Two years later we met at the European Championships. He came with his son. They both played there. It was genuinely satisfying to watch—but as he emphasized, the fact that they played together wasn’t an accident. He had a plan, and it required effort again.

It doesn’t give a guarantee. But it gives a chance. And it gives an argument that this is not another screen gadget that will end up in the attic in two years.


Back to the Classics: Methods That Worked Before Shortcuts (Botvinnik, Lasker, Dvoretsky…)

Botvinnik. Mikhail Botvinnik is the author of the most effective chess training system ever created. From the accounts of his students, collaborators and competitors—among them Garry Kasparov and Mikhail Tal—it follows that he did a large part of his work alone, in his study, at a physical chessboard.

In the era when games were adjourned, Botvinnik often left an unfinished analysis on the board. He did other things, walked, read, returned to the position after time, and looked at it with fresh eyes. The point was not to keep “forcing” variations, but to allow the thought to mature.

This method—today we might call it incubational work—rested on the belief that the mind does not always work best under constant pressure. Sometimes it needs an image, silence, and distance.

Lasker. Emanuel Lasker was not only a world champion, but also a mathematician and a philosopher. In his writings—especially in Lasker’s Manual of Chess—he repeatedly emphasized that chess is not merely a game of variations, but a decision-making process rooted in human psychology.

Lasker wrote that the solution to a complex problem rarely comes at the moment of greatest tension. First you must “plant” the problem: calculate, understand the structure, feel the difficulty. Only then is it worth stepping aside—doing something else, letting thoughts settle. Intuition, in his view, works best when it is not forced.

The Soviet school and the cost of error. In the Soviet chess school, discipline was the foundation. Coaches such as Mark Dvoretsky repeatedly emphasized that a mistake in calculation is not a matter of bad luck, but a consequence of superficiality.

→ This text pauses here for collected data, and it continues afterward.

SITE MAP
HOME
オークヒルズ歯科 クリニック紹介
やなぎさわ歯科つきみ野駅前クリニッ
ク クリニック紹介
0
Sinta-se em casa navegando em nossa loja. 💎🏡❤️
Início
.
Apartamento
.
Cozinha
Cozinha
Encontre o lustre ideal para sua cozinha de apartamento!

Dvoretsky wrote about the need for consequences for inaccuracy. The point was not punishment in a literal sense, but that the mistake should be felt—through time, effort, or mentally. The student was meant to understand that guessing and “almost” are enemies of development.

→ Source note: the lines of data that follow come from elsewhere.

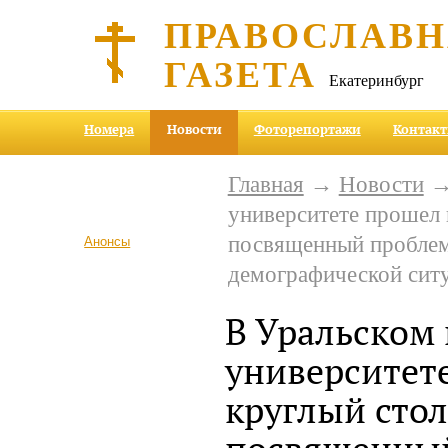
ПРАВОСЛАВ
ГАЗЕТА
Екатеринбург
Номера
Новости
Фоторепортажи
Контак
Главная
→
Новости
→ 
университете прошел 
посвященный проблем
Анонсы
демографической ситу
В Уральском
университет
круглый стол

Rehabilitation of the classics. What today seems like a return to the past is, in reality, an attempt to restore balance. The methods of Botvinnik, Lasker, and Dvoretsky were born in a world without computers—but not because technology was missing. They were born because this is how the human mind works when it must take responsibility for a decision on its own.

And ultimately we are preparing to stand face-to-face with an opponent at a chessboard, without a computer—so the game itself hasn’t changed that much. Maybe it’s worth considering new (or perhaps old) stimuli and methods.


Your Move

Good chess training is not about doing a lot. It’s about doing it honestly. Calculating to the end. Being able to tolerate frustration. Fighting the urge to guess and the laziness inside calculation. Sometimes being able to put the problem aside—and return at the right time, with freshness.

And if after two hours of such training you walk out tired like after the gym, but with satisfaction and calm—then you did something valuable.

Chess is a sport of decisions. And training that doesn’t teach responsibility for a decision is not complete training.

If you’re curious how a wall-mounted board fits into modern home training, here are two practical entry points: Vertical Chess Boards — Complete Guide and Vertical Chess Boards Collection.


Edit: Does It Still Work?

My experience and intuition are one thing. Practical transfer is another.

Before publishing the article above, I asked a friend for an opinion 😊

IM Piotr Murdzia  — a nine-time World Champion in chess solving — wrote:

“Michał. Great text! And if this is also your marketing text to increase sales, then it’s a truly masterful piece. It resonates with me, because I think similarly. The problem is that today’s youth probably won’t be reached with something like this. I could sum this text up in one sentence I often use: The more sweat on the training ground, the less blood in war.